Task details ▸
Continue the passage on optimization algorithms for well placement, starting right after its final sentence.

Text passage ▸
Another important issue for well placement optimization is the chosen of optimization algorithm. Two kinds of optimization algorithms are implemented to find the optimal well placement: (1) gradient-based methods and (2) gradient-free methods. Gradient-based methods mainly include SPSA, finite difference, adjoint method, and descent method. These gradient-based techniques are easy to trap in local optima, and the gradient is difficult to calculate. On the other hand, derivative-free techniques do not require the calculation of derivatives, and they can achieve global search. Many gradient-free methods are used like particle swarm optimization (PSO), genetic algorithm (GA), differential evolution (DE), and covariance matrix adaptation evolution strategy (CMA-ES). Ensemble-based optimization increases popularity recently due to its ability to capture uncertainty of multiple reservoir realizations . Ensemble-based optimization (EnOpt) was first introduced by Lorentzen et al.  and Nwaozo . Then, this method is greatly improved and used in reservoir development field [33–35]. In 2017, Fonseca et al.  found that not all cases can get the optimal value in the process of robust optimization using this method. Based on this observation, a stochastic simplex approximate gradient (StoSAG) method was proposed. StoSAG improves the EnOpt gradient formula in two aspects, using the initial variable and initial function value to replace the average value of random perturbation position and corresponding function value, respectively. After that, the method is widely used in the field of well location optimization and injection production optimization [37, 38]. In 2019, the researchers of Alamos National Laboratory of the United States proved the advantages of StoSAG in robust optimization theoretically, and the optimal value obtained by StoSAG was significantly higher than that obtained by EnOpt, which provided a strict theoretical basis for the popularization and application of StoSAG. Four kinds of stochastic gradient calculation criteria, which are StoSAG, f- StoSAG, sf-StoSAG, and ss-StoSAG, are proposed. The results show that the optimal injection production control variables can be obtained by using four kinds of gradients. The NPV calculated is greatly improved than EnOpt method .

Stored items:
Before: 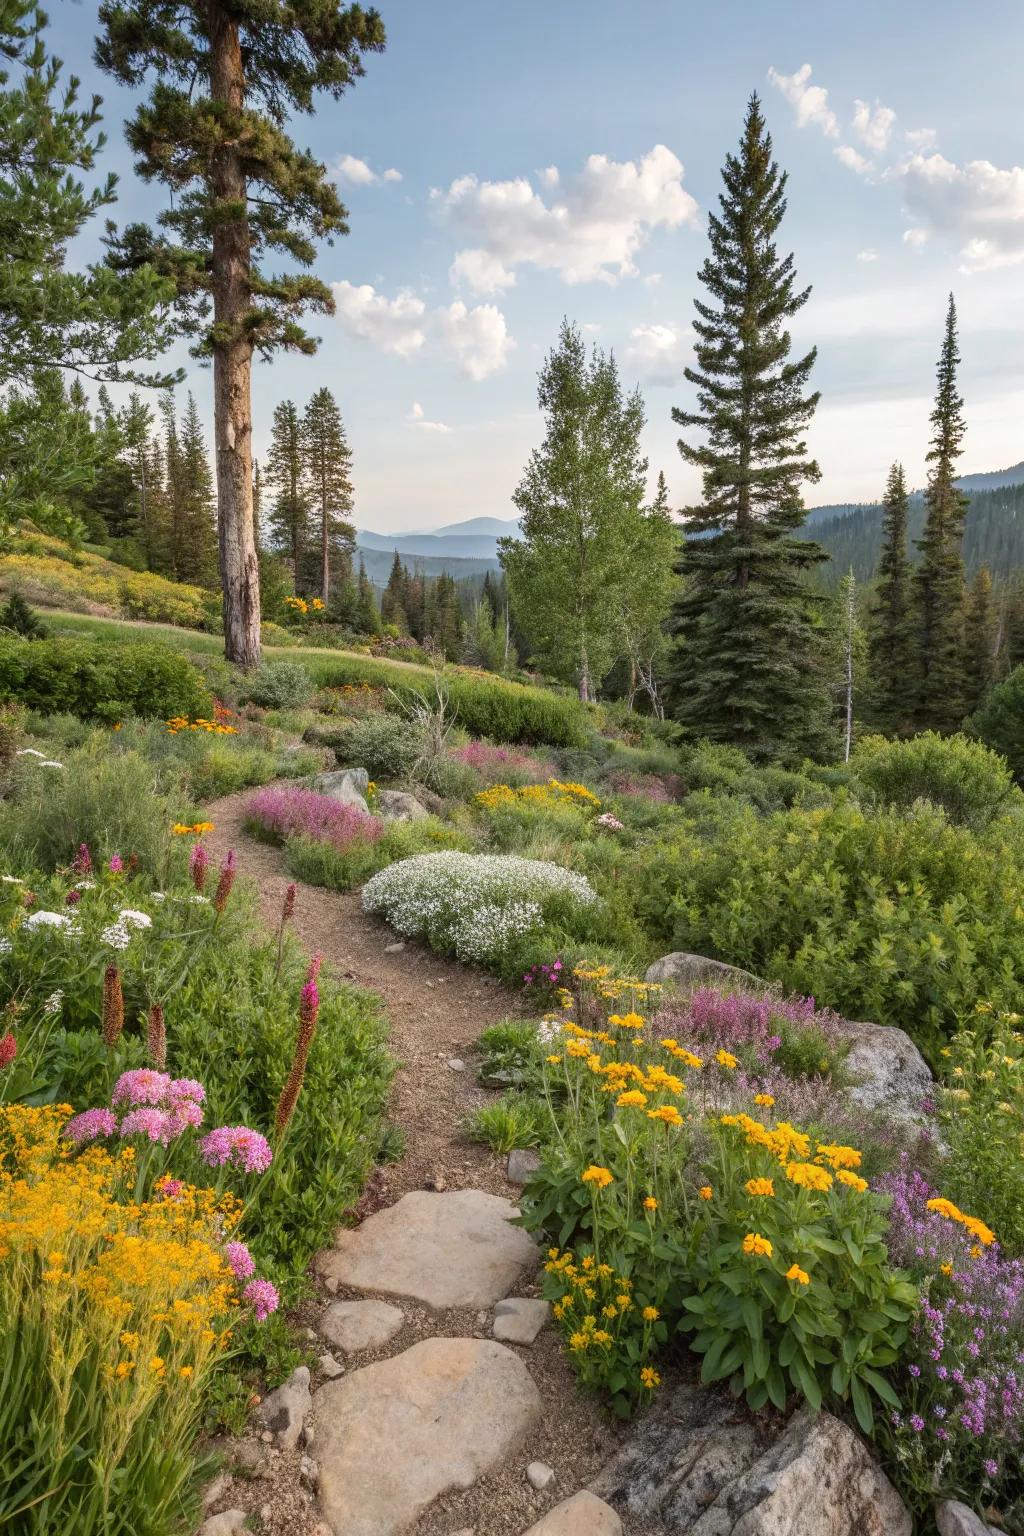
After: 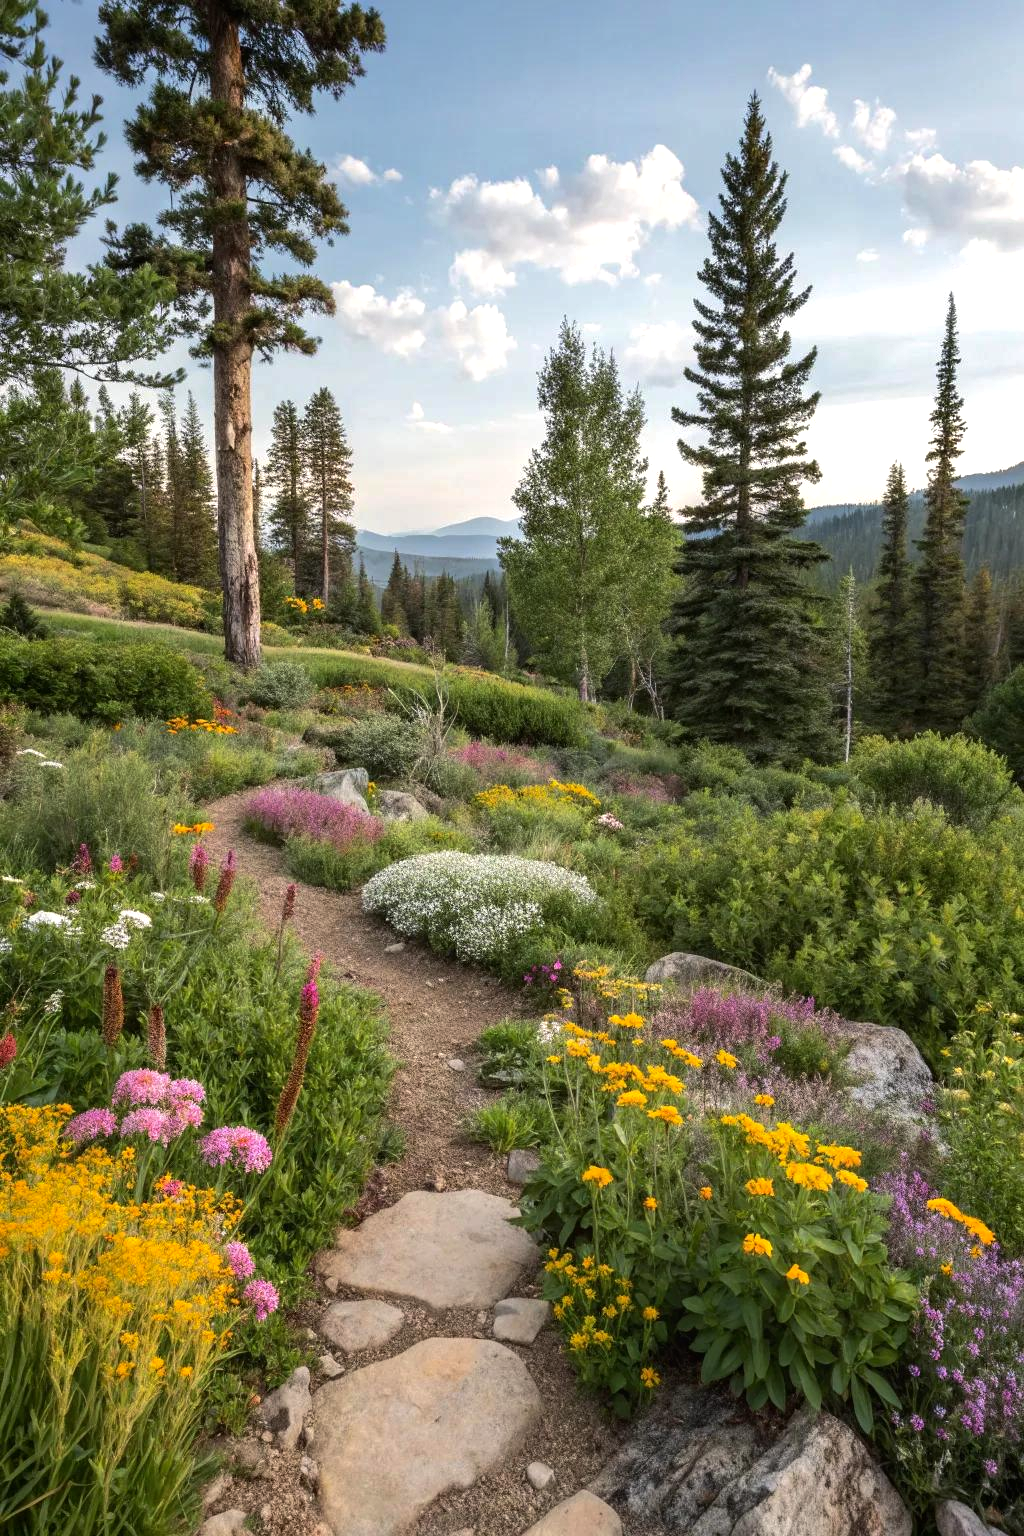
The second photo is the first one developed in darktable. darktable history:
base curve: curves: ch0 [(0, 0) (0.303, 0.277) (1, 1)], preserve colors none
tone equalizer: -8 EV -0.427 EV, -7 EV -0.408 EV, -6 EV -0.343 EV, -5 EV -0.213 EV, -3 EV 0.236 EV, -2 EV 0.356 EV, -1 EV 0.406 EV, +0 EV 0.433 EV, edges refinement/feathering 500, mask exposure compensation -1.57 EV, preserve details guided filter
shadows and highlights: shadows -20.59, white point adjustment -1.85, highlights -35.02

Result ▸
Here, we developed the well placement optimization tool for naturally fractured reservoirs by coupling the EDFM and StoSAG. As far as we know, this is the first well placement optimization tool by introducing the EDFM method. It has broad application prospects. In the tool, the classical EDFM of two-phase flow problem is adopted to simulate the naturally fractures. The detailed geological characteristics of each fracture is kept. The pressure and saturation are solved by Newton-Raphson iteration by carefully setting the time steps to guarantee the convergence. The standard StoSAG is chosen as the optimization algorithm to search for the optimization well placements. The well can connect with the fracture and matrix domain freely. A series of example are test from simple to complex to show the validation of the workflow. Specially, the robust optimization results are presented. This is the first tool to optimize the well placement by coupling the StoSAG and EDFM. The paper is organized as follows. In Section 2, the theoretical model for well placement optimization is presented. Then, we show the optimization model and results. Finally, discussion is given.
2.1. Numerical Simulation Model
In order to perform the well placement optimization for naturally fractured reservoir, the numerical simulation model should be carefully prepared. In this work, the embedded discrete fracture method (EDFM) is adopted as the numerical simulation tool for well placement optimization. Figure 1 shows four kinds of connections when using EDFM. The three kinds of NNCs are the fracture-matrix connection in the same matrix grid, the fracture-fracture connection in the same matrix grid, and fracture-fracture connection in different matrix grids. By defining three kinds of NNC in preprocessing program, the in-house numerical simulation code can be called to perform the calculation. Previous research results show that pressure distribution, saturation distribution, and the well flow response agree with each other for EDFM, DFM, and LGR. Easy implementation, general applicability, and high computational efficiency are also demonstrated compared to DFM and LGR.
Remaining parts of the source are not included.